=== Begin Enclosure ===

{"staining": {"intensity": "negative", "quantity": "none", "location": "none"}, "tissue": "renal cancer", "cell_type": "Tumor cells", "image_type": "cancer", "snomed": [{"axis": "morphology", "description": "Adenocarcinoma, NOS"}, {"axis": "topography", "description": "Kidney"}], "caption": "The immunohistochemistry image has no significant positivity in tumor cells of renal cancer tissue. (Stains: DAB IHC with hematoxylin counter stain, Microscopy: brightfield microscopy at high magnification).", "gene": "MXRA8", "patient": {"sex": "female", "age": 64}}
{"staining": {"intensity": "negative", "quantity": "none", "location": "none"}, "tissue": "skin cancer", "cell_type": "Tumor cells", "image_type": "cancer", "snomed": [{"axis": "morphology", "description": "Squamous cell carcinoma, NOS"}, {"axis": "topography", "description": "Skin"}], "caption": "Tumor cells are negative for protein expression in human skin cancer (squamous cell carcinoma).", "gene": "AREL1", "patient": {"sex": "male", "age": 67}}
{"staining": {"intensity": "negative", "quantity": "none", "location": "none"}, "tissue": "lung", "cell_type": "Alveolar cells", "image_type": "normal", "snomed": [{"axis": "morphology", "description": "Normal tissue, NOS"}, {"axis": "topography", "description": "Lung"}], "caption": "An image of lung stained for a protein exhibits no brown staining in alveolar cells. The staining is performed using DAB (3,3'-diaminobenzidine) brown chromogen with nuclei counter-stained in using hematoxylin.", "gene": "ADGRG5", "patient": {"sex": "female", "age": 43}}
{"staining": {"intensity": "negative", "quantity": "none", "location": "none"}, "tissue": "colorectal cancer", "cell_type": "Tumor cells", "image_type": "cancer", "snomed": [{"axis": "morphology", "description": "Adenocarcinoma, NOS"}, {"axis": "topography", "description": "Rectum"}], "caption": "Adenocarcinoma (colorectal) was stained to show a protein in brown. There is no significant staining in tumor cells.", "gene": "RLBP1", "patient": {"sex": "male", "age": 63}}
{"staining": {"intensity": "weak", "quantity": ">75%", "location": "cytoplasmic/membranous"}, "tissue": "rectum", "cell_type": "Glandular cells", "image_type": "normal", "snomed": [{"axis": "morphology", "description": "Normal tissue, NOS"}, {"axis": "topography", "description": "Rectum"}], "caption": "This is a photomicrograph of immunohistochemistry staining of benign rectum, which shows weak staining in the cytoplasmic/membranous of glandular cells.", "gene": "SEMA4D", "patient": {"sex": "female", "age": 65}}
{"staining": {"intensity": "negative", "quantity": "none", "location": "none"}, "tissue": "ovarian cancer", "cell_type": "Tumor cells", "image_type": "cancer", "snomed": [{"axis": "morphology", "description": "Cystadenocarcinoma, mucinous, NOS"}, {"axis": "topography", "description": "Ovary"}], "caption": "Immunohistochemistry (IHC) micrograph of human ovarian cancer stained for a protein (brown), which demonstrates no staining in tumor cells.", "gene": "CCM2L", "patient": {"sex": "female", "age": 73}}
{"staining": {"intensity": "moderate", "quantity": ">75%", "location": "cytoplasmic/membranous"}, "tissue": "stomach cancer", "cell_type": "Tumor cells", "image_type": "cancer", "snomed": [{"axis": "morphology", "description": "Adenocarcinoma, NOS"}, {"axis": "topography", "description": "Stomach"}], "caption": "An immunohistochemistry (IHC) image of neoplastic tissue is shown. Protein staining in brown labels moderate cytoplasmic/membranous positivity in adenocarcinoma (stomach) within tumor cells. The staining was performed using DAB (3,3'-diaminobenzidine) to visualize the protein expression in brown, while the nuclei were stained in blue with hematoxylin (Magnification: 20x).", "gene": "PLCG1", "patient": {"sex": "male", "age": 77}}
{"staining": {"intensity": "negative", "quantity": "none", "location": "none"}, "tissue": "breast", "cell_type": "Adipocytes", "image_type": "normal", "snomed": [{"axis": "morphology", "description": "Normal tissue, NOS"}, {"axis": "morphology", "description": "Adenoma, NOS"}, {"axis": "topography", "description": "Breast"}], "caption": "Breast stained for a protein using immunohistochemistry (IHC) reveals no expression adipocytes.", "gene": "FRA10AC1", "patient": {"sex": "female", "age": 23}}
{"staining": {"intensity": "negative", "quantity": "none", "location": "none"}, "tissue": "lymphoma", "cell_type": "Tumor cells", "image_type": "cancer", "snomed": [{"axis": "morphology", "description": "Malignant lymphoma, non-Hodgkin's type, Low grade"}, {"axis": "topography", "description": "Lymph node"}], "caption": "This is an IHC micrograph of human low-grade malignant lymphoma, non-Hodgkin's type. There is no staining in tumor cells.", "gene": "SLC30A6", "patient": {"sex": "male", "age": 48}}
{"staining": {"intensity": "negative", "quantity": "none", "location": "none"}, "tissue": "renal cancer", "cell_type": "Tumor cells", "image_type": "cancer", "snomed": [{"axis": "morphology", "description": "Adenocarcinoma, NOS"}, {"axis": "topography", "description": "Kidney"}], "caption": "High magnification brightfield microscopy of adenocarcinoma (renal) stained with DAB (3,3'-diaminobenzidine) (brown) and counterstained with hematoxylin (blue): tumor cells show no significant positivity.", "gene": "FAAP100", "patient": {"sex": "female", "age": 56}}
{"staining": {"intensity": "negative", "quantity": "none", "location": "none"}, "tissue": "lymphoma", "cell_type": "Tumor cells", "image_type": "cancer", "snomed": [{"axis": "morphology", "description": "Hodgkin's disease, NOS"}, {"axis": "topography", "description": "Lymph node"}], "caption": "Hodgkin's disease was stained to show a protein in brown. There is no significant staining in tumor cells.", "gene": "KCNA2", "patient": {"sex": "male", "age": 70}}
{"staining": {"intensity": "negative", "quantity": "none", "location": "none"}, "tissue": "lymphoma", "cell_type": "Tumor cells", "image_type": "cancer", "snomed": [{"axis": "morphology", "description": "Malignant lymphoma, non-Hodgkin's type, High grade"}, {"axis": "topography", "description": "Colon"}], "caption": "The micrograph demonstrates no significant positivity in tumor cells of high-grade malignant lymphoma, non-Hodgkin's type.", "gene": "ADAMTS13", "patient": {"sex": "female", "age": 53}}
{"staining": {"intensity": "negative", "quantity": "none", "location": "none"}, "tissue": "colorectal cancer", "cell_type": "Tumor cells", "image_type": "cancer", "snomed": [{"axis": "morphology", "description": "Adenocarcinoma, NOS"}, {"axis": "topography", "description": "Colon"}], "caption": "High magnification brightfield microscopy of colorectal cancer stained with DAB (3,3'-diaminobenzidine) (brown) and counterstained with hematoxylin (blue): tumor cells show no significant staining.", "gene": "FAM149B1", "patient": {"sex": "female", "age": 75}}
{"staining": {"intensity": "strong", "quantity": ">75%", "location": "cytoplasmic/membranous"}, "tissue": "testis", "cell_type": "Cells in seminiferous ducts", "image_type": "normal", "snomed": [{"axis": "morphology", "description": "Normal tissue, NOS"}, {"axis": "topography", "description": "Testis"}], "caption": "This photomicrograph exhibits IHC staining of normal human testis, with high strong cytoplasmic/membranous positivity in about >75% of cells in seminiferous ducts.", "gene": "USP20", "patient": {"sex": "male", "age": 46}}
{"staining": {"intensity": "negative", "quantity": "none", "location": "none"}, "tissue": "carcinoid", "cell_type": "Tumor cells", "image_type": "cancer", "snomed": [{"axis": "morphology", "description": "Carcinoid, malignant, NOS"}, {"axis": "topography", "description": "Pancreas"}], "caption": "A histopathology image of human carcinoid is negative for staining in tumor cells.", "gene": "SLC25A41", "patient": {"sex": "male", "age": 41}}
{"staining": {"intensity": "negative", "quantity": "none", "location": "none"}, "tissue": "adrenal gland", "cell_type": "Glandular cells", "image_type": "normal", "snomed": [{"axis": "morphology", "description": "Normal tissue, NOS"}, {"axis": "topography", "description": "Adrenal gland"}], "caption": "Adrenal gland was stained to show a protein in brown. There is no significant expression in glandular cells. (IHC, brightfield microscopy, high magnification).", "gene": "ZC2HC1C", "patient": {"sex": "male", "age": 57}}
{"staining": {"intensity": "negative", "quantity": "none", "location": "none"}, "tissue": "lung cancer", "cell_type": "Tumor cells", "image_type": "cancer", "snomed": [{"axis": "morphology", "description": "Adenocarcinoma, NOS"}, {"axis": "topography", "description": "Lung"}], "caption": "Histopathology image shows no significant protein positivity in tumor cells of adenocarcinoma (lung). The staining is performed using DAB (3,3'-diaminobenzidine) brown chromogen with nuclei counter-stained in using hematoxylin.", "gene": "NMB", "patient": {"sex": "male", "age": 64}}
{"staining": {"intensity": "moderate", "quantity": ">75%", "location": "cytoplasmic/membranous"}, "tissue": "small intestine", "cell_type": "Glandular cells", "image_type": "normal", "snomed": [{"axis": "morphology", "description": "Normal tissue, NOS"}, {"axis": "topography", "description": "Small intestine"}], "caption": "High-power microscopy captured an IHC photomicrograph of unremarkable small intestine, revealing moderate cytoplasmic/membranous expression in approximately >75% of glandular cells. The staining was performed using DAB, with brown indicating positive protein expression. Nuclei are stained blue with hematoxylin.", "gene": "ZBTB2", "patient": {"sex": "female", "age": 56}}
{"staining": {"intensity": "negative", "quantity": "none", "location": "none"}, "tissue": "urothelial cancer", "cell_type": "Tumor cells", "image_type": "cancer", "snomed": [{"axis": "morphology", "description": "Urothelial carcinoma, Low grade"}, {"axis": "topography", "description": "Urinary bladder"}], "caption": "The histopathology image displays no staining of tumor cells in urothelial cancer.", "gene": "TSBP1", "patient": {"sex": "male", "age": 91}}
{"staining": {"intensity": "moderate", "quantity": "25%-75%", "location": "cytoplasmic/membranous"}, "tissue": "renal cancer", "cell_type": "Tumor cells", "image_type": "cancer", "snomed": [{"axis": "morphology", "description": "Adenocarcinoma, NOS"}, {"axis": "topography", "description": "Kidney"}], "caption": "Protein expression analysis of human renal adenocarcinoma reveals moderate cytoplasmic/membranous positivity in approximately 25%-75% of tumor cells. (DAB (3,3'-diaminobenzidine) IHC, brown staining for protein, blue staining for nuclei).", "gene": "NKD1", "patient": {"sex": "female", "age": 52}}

=== End Enclosure ===

> PROMPT
Beginning with the line holding "non-Hodgkin's type, Low" and ending with the line holding "microscopy of adenocarcinoma", write out the stretch of material above exactly; add no further lines.

> TASK OUTPUT
{"staining": {"intensity": "negative", "quantity": "none", "location": "none"}, "tissue": "lymphoma", "cell_type": "Tumor cells", "image_type": "cancer", "snomed": [{"axis": "morphology", "description": "Malignant lymphoma, non-Hodgkin's type, Low grade"}, {"axis": "topography", "description": "Lymph node"}], "caption": "This is an IHC micrograph of human low-grade malignant lymphoma, non-Hodgkin's type. There is no staining in tumor cells.", "gene": "SLC30A6", "patient": {"sex": "male", "age": 48}}
{"staining": {"intensity": "negative", "quantity": "none", "location": "none"}, "tissue": "renal cancer", "cell_type": "Tumor cells", "image_type": "cancer", "snomed": [{"axis": "morphology", "description": "Adenocarcinoma, NOS"}, {"axis": "topography", "description": "Kidney"}], "caption": "High magnification brightfield microscopy of adenocarcinoma (renal) stained with DAB (3,3'-diaminobenzidine) (brown) and counterstained with hematoxylin (blue): tumor cells show no significant positivity.", "gene": "FAAP100", "patient": {"sex": "female", "age": 56}}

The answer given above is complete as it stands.